- Theatrical release poster
- Directed by: Paul Landres
- Screenplay by: Charles Hoffman
- Produced by: Richard E. Lyons
- Starring: Rex Reason Nan Leslie Betty Lou Gerson Charles Arnt Jay North June Vincent
- Cinematography: Floyd Crosby
- Edited by: Betty Steinberg
- Music by: Paul Sawtell Bert Shefter
- Production company: Associated Producers Inc
- Distributed by: 20th Century Fox
- Release date: July 29, 1959;
- Running time: 73 minutes
- Country: United States
- Language: English

= The Miracle of the Hills =

1959 film

The Miracle of the Hills is a 1959 American Western film directed by Paul Landres and written by Charles Hoffman.

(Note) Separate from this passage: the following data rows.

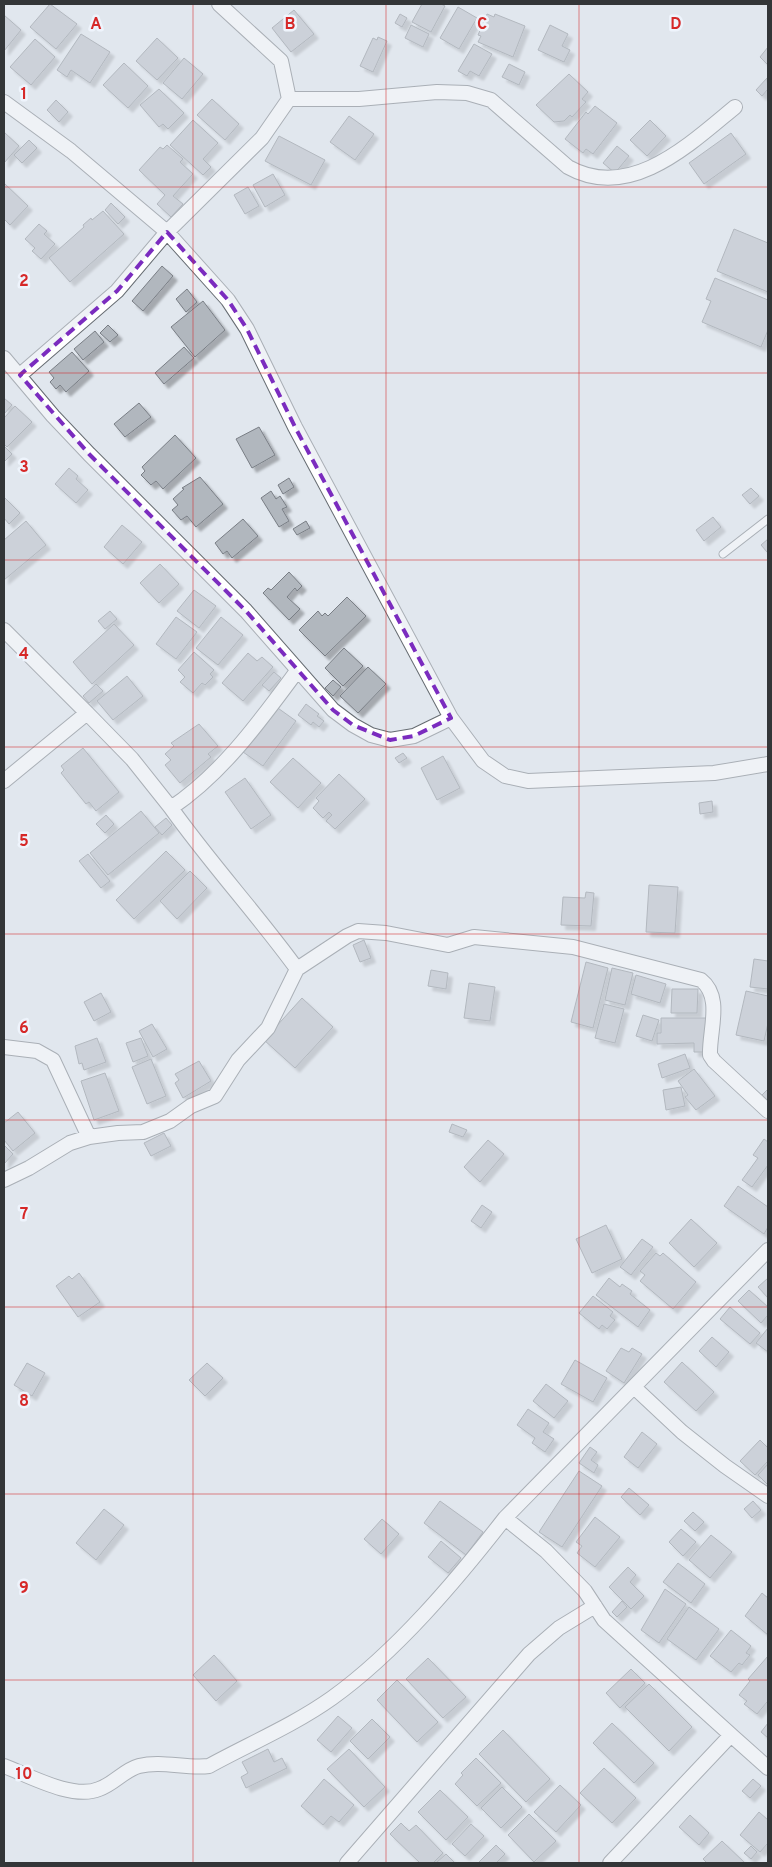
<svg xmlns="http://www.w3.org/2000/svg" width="772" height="1867" font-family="Overpass,sans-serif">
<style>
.building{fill:#b1b7be;stroke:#797e85;filter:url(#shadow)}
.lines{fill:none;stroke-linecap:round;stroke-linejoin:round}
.service-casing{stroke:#666c72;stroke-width:9}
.minor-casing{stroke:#666c72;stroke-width:16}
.service{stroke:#fff;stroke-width:7}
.minor{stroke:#fff;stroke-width:14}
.marked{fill:none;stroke:#7b2cbf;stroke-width:4;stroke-dasharray:10 6;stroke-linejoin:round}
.grid{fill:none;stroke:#d62828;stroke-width:1;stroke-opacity:0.55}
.grid-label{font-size:16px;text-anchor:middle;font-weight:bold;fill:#d62828;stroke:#eef4fc;stroke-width:5;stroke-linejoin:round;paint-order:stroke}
</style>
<defs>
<filter id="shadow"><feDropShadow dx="4.5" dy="4.5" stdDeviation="1" flood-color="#0004"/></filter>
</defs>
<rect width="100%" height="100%" fill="#e1e7ee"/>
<path class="building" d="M50,4l27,20 -21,25 -26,-22z
M422,4h19l4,2 -14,26 -19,-10z
M458,7l19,11 -18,31 -19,-11z
M294,10l20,24 -23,18 -19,-24z
M400,14l7,4 -5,9 -7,-4z
M487,14l7,3 1,-3 30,12 -12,31 -35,-15 3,-6 -3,-1z
M4,15l17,15 -17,21z
M411,25l18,9 -6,13 -18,-9z
M550,25l18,9 -6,12 8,4 -6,12 -26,-12z
M81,34l29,18 -20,31 -19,-13 -4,7 -10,-7z
M378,37l9,4 -14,31 -13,-6 13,-28 4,2z
M157,38l21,20 -21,22 -21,-19z
M35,39l20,18 -24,28 -21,-18z
M474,44l18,10 -13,22 -9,-5 -3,5 -9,-5z
M768,47v18l-8,-8z
M184,58l19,16 -21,25 -19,-16z
M124,63l24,23 -20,22 -25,-23z
M509,64l16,8 -6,13 -17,-8z
M569,74l19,18 -6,7 4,3 -14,15 -2,-2 -6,6 -10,1 -18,-17z
M767,78l1,11 -6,7 -6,-6z
M159,89l25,24 -16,16 -5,-5 -4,3 -19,-22z
M212,99l27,25 -14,16 -28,-25z
M56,100l12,12 -9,10 -12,-12z
M595,106l22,17 -24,31 -7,-5 -3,4 -18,-14 21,-27 2,2z
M349,116l25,18 -19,26 -25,-18z
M193,120l25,23 -15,16 8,8 -8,8 -33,-30z
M650,120l16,16 -19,20 -17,-16z
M4,132l15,14 -15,17z
M731,133l15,21 -42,30 -15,-21z
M279,136l46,24 -14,25 -46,-24z
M29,140l8,8 -15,15 -8,-8z
M167,145l16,14 -3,3 13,12 -20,22 10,8 -12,13 -14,-13 8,-9 -26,-25 21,-23 3,2z
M617,146l12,10 -14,17 -12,-10z
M273,174l12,21 -20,12 -12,-22z
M4,183l24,23 -18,19 -6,-6z
M248,187l11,19 -14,8 -11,-19z
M111,203l14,14 -7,7 -13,-14z
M103,211l21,23 -54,48 -21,-24 35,-31 -1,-2 8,-7 1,2z
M39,224l8,7 -3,3 11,10 -14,15 -9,-8 3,-3 -10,-9z
M734,229l34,14v49l-51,-21z
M162,266l11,10 -30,35 -11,-10z
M715,278l53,22v30l-7,17 -59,-25 9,-21 -5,-2z
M187,289l10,13 -11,10 -10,-13z
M203,301l22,29 -30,27 -24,-30z
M108,325l10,10 -8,7 -10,-9z
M95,331l9,11 -21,18 -9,-11z
M184,347l10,11 -30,26 -9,-11z
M72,352l17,19 -23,21 -6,-7 -4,4 -6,-7 4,-4 -5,-6z
M4,398l8,7 -8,9z
M139,403l12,14 -26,20 -11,-13z
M15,406l17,16 -25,25 -3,-3v-26z
M259,427l16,28 -23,13 -16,-29z
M175,435l21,23 -33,31 -7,-8 -5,4 -10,-10 4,-4 -3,-4z
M4,446l8,8 -8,8z
M69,468l9,8 -2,3 12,11 -12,13 -21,-19z
M200,477l23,27 -27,23 -9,-11 -6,4 -9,-10 6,-5 -5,-6 11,-10 -2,-1z
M289,478l5,9 -11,7 -5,-9z
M751,488l8,8 -9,8 -8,-9z
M271,491l5,8 4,-3 7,11 -5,2 7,12 -10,6 -18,-29z
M4,497l16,16 -11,11 -5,-6z
M713,517l8,10 -17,14 -8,-11z
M243,519l15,17 -26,22 -5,-7 -4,3 -8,-11z
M26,521l20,24 -42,35v-40z
M306,521l4,7 -13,7 -4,-6z
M122,525l20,17 -19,22 -19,-17z
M768,539v12l-1,1 -6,-7z
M160,564l19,20 -20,19 -19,-20z
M289,572l13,14 -5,5 -2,-3 -8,9 13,12 -11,11 -26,-27 5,-5 3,2z
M194,590l22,16 -17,22 -22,-17z
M347,597l19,19 -41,40 -26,-26 19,-19 4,5 3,-3 3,3z
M110,611l7,8 -12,10 -7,-8z
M176,617l21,15 -21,27 -20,-15z
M221,617l22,18 -25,30 -22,-17z
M114,624l20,21 -42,39 -19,-22z
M344,648l19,18 -20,20 -18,-18z
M194,652l20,18 -4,4 3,3 -8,8 -3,-2 -9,10 -13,-11 5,-5 -7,-7z
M248,653l9,8 5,-4 11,10 -30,34 -21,-18z
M368,667l18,17 -28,29 -18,-17z
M274,672l7,6 -12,13 -7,-6z
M127,676l16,20 -30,24 -16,-19z
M333,680l8,7 -8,9 -8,-8z
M96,684l7,7 -14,12 -6,-7z
M306,704l13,10 -2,2 7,5 -5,6 -6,-5 -2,3 -13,-10z
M275,706l21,15 -33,45 -20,-14z
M199,724l19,22 -10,8 3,3 -31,26 -15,-18 6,-5 -6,-6 9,-8 -3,-3z
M83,748l36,44 -23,19 -7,-9 -3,2 -25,-31 3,-3 -3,-4z
M403,753l4,5 -8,5 -4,-5z
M443,756l17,32 -23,12 -16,-32z
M293,758l28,25 -23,25 -28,-26z
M339,774l26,25 -30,30 -9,-8 6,-6 -3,-3 -6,6 -10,-10 6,-7 -3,-3z
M245,778l26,37 -20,14 -26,-37z
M712,801l1,11 -13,2 -1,-11z
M141,811l18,22 -51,42 -18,-22z
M106,815l8,9 -9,9 -9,-9z
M166,818l6,7 -10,10 -7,-8z
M166,851l19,19 -51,49 -18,-19z
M88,854l22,27 -9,7 -22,-27z
M190,871l17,17 -30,31 -17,-18z
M649,885l29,2 -3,46 -29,-1z
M586,892l8,1 -3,33 -30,-1 2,-28 22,1z
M364,940l7,18 -11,4 -7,-17z
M754,959l14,2v28l-18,-2z
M586,962l22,6 -15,60 -22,-6z
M612,968l21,5 -8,32 -20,-5z
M431,970l17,3 -2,16 -18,-3z
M636,975l30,9 -6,19 -29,-9z
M469,983l26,4 -5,34 -26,-3z
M672,989h26l-1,24h-26z
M746,991l22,5v27l-4,18 -28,-6z
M101,993l10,19 -17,9 -10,-19z
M302,998l31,29 -38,41 -31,-28z
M604,1004l20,5 -9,34 -20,-5z
M643,1015l16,5 -7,21 -16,-5z
M661,1018h46v34h-13v-9l-37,1v-11h4z
M152,1024l15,25 -14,8 -14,-26z
M97,1038l9,24 -22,8 -2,-7 -3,1 -4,-18z
M141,1038l7,18 -15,6 -7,-19z
M685,1054l5,14 -28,10 -4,-14z
M151,1059l15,37 -19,8 -15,-37z
M199,1061l12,20 -28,17 -8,-15 4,-3 -4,-6z
M694,1069l21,27 -19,14 -11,-13 3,-2 -10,-14z
M105,1073l14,38 -25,9 -13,-39z
M681,1087l4,19 -19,4 -3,-20z
M768,1089v18l-9,-9z
M18,1112l17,21 -22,18 -9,-11v-17z
M452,1124l15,6 -4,7 -14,-5z
M164,1133l7,13 -20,10 -7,-13z
M764,1139l4,3v23l-16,22 -10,-7 16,-22 -5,-3z
M488,1140l16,14 -24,28 -16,-15z
M4,1145l9,9 -9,10z
M738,1186l30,21v20l-4,7 -40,-28z
M482,1205l10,7 -11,16 -10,-7z
M691,1219l26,24 -23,24 -25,-24z
M606,1225l16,34 -30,14 -16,-34z
M642,1239l11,8 -22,28 -11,-8z
M656,1253l4,3 3,-3 33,29 -23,27 -33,-28 5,-6 -5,-4z
M79,1273l21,29 -22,15 -22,-31 13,-10 3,3z
M609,1278l11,9 2,-3 10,7 -2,3 20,16 -12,17 -42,-32z
M768,1278v20l-10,-11z
M749,1290l19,17v8l-7,8 -23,-22z
M593,1296l20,16 -3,4 5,4 -8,9 -5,-4 -3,4 -20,-16z
M730,1307l30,26 -10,11 -30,-25z
M768,1328v24l-12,-9z
M712,1337l17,15 -13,15 -17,-16z
M621,1348l8,4 3,-4 10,6 -18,29 -18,-12z
M575,1360l32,18 -14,24 -32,-18z
M682,1362l32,30 -18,19 -32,-29z
M27,1363l18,10 -13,23 -18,-11z
M207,1363l16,15 -18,18 -16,-16z
M546,1384l22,17 -14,17 -21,-17z
M528,1409l21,14 -6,9 11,7 -9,13 -13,-9 3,-5 -18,-13z
M642,1432l15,12 -19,24 -14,-11z
M760,1440l8,8v13l-13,14 -15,-14z
M590,1447l7,5 -6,8 7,5 -4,8 -15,-10z
M768,1464v21l-10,-10z
M579,1471l23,15 -40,61 -23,-15z
M629,1488l20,17 -9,10 -19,-18z
M440,1501l43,31 -17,23 -42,-32z
M753,1501l8,9 -9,8 -8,-9z
M104,1509l20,16 -28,35 -20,-17z
M693,1512l11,10 -9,9 -11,-10z
M595,1517l25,20 -25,30 -18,-14 5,-7 -6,-4z
M382,1519l17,15 -18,20 -17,-15z
M681,1529l15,13 -13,14 -14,-14z
M711,1535l21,17 -22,26 -21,-18z
M441,1541l20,17 -13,15 -20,-16z
M678,1563l27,21 -14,19 -28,-21z
M628,1567l8,8 -6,7 14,14 -13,13 -22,-22z
M665,1589l21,15 -27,39 -18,-13z
M762,1593l6,5v37l-23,-19z
M622,1601l5,6 -10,10 -5,-5z
M689,1607l30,22 -23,31 -29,-21z
M731,1630l20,16 -5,7 4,2 -8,10 -3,-2 -8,9 -21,-16z
M214,1655l23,26 -21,20 -23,-26z
M768,1656v47l-1,-1 -10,12 -13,-10 3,-3 -8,-6 11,-14 -2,-2z
M428,1658l38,39 -23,21 -37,-39z
M631,1669l14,14 -25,25 -14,-15z
M397,1680l41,42 -21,20 -40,-42z
M649,1684l43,43 -23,24 -44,-44z
M338,1716l14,12 -21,24 -14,-12z
M372,1719l18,18 -22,22 -18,-18z
M612,1723l42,40 -20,20 -41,-40z
M768,1723v15l-7,-6z
M503,1730l47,49 -24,23 -47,-48z
M268,1749l6,13 8,-4 5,10 -41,20 -5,-11 7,-4 -6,-11z
M349,1749l36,38 -21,20 -37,-38z
M476,1758l25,25 -24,23 -22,-22 8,-9 -2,-2z
M604,1768l32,30 -24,25 -32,-30z
M324,1779l30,26 -15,17 -8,-6 -8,9 -22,-19z
M753,1779l8,7 -11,12 -8,-7z
M560,1785l21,20 -25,27 -22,-20z
M502,1787l20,20 -21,21 -20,-20z
M440,1790l28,27 -22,23 -28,-28z
M759,1812l9,8v23l-8,9 -20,-17z
M529,1814l27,27 -22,21 -26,-27z
M690,1815l19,18 -10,12 -20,-18z
M401,1823l8,8 7,-6 27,28 -10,10h-13l-30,-29z
M471,1824l13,12 -19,20 -13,-12z
M722,1841l23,22h-38l-4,-4z
M496,1845l9,9 -9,9h-18z
M751,1846l6,6 -6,7 -7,-6z
M446,1854l9,9h-19z"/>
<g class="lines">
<g class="service-casing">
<path id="service" d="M723,554l45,-35"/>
</g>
<g class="minor-casing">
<path id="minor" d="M289,99h70l78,-7 30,1 24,7 77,67c62,35 122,-23 167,-60
M4,102l67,49 96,81 61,68 19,29 48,98 156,291 32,43 22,15 23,5 186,-8 54,-9
M4,358l49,58 36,38 157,157 87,99 20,15 18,10 19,5 24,-4 37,-18
M20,375l97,-84 50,-59 95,-94 27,-39 -8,-38 -62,-57
M4,630l83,83
M4,781l83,-68 45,46 39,49c52,-35 89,-87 126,-137
M297,969l50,-33 11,-5 28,2 62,12 26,-8 99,10 128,33c22,17 8,51 9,75l4,6 54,50
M4,1047l33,4 16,9 36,77
M4,1180l25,-12 41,-25 19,-6 29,-4 25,-1 27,-11 21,-15 24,-10 23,-36 30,-32 29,-59c-40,-55 -86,-105 -126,-161
M635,1388l47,44 43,34 43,30
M505,1518l263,-268
M4,1766c26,10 69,34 95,23 15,-5 25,-19 40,-23 23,-6 47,3 70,0 40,-22 85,-41 123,-68 64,-46 124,-117 173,-180l41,33 39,40 19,29 127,115
M347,1863l182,-209 30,-26 36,-22
M610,1863l121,-128 37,33"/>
</g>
<use href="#service" class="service"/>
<use href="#minor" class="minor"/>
</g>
<path d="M0 0H772V1867H0ZM167,232l61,68 19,29 48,98 156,291 -37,18 -24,4 -37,-15 -20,-15 -87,-99 -157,-157 -69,-79 97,-84z" fill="#e1e7ee" fill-opacity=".55" fill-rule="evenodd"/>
<path class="marked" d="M167,232l61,68 19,29 48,98 156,291 -37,18 -24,4 -37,-15 -20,-15 -87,-99 -157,-157 -69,-79 97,-84z"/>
<path class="grid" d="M193,4v1859M386,4v1859M579,4v1859M4,187h764M4,373h764M4,560h764M4,747h764M4,934h764M4,1120h764M4,1307h764M4,1494h764M4,1680h764"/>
<g class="grid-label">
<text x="96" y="29">A</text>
<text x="290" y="29">B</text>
<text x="482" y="29">C</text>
<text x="676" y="29">D</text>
<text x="24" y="99">1</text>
<text x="24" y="286">2</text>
<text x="24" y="472">3</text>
<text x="24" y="659">4</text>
<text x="24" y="846">5</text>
<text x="24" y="1033">6</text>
<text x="24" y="1219">7</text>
<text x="24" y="1406">8</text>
<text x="24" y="1593">9</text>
<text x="24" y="1779">10</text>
</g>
<rect width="772" height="1867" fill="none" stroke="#333638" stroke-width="10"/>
</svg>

The film stars Rex Reason, Nan Leslie, Betty Lou Gerson, Charles Arnt, Jay North and June Vincent. The film was released on July 29, 1959, by 20th Century Fox.

==Plot==

A minister arrives at a run-down mining town to take over the church there. He finds he has his work cut out for him, especially when an earthquake causes a flood in the mineshaft and traps some of the local children.

==Production==
Filming started 17 March 1959. It was June Vincent's film debut.